R programming demonstration

Working with objects and vectors

R stores things called objects in its memory, which is called the workspace. Objects are defined by you, the user. In R the = sign means ‘is’, and it is used to create objects. Instead of the = sign you can also use <- , these are equivalent except the = sign is also used to indicate the values for parameters in functions. Some prefer the <- because it is less ambiguous, and may be more readable. Others may prefer the = sign because it requires fewer keystrokes and is used in other programming languages.

R also has objects already built in which contain functions. Functions receive an input and the return an output which you can save in an object. For example, the c() function creates a vector. A vector is a sequence of data elements of the same type.

Create an object x which is a vector equal to 0, 1, 2.

x<- c(0, 1, 2)
x

## [1] 0 1 2

Create a vector of vectors

Vectors can also be created using other vectors as input

x2<- c(x, x, x, x, x)

--- --- ---

* _Exercise requirements_:
1. In the R demonstration, what is the memory where R stores objects called?
2. Copy the R demonstration word for word, from "R stores things" to "to 0, 1, 2.".
3. The R demonstration gives reasons for preferring either the <- sign or the = sign. List every one of those reasons, with the sign each reason favors.

--- --- ---

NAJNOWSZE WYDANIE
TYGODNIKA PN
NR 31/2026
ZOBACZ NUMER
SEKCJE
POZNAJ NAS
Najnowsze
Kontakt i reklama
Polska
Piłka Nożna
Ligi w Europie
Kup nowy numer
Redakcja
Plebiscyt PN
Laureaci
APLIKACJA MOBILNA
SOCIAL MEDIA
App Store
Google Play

--- --- ---

* _Solutions to the problems_:
1. The workspace.

2.
R stores things called objects in its memory, which is called the workspace. Objects are defined by you, the user. In R the = sign means ‘is’, and it is used to create objects. Instead of the = sign you can also use <- , these are equivalent except the = sign is also used to indicate the values for parameters in functions. Some prefer the <- because it is less ambiguous, and may be more readable. Others may prefer the = sign because it requires fewer keystrokes and is used in other programming languages.

R also has objects already built in which contain functions. Functions receive an input and the return an output which you can save in an object. For example, the c() function creates a vector. A vector is a sequence of data elements of the same type.

Create an object x which is a vector equal to 0, 1, 2.

3.
- <- : it is less ambiguous.
- <- : it may be more readable.
- = : it requires fewer keystrokes.
- = : it is used in other programming languages.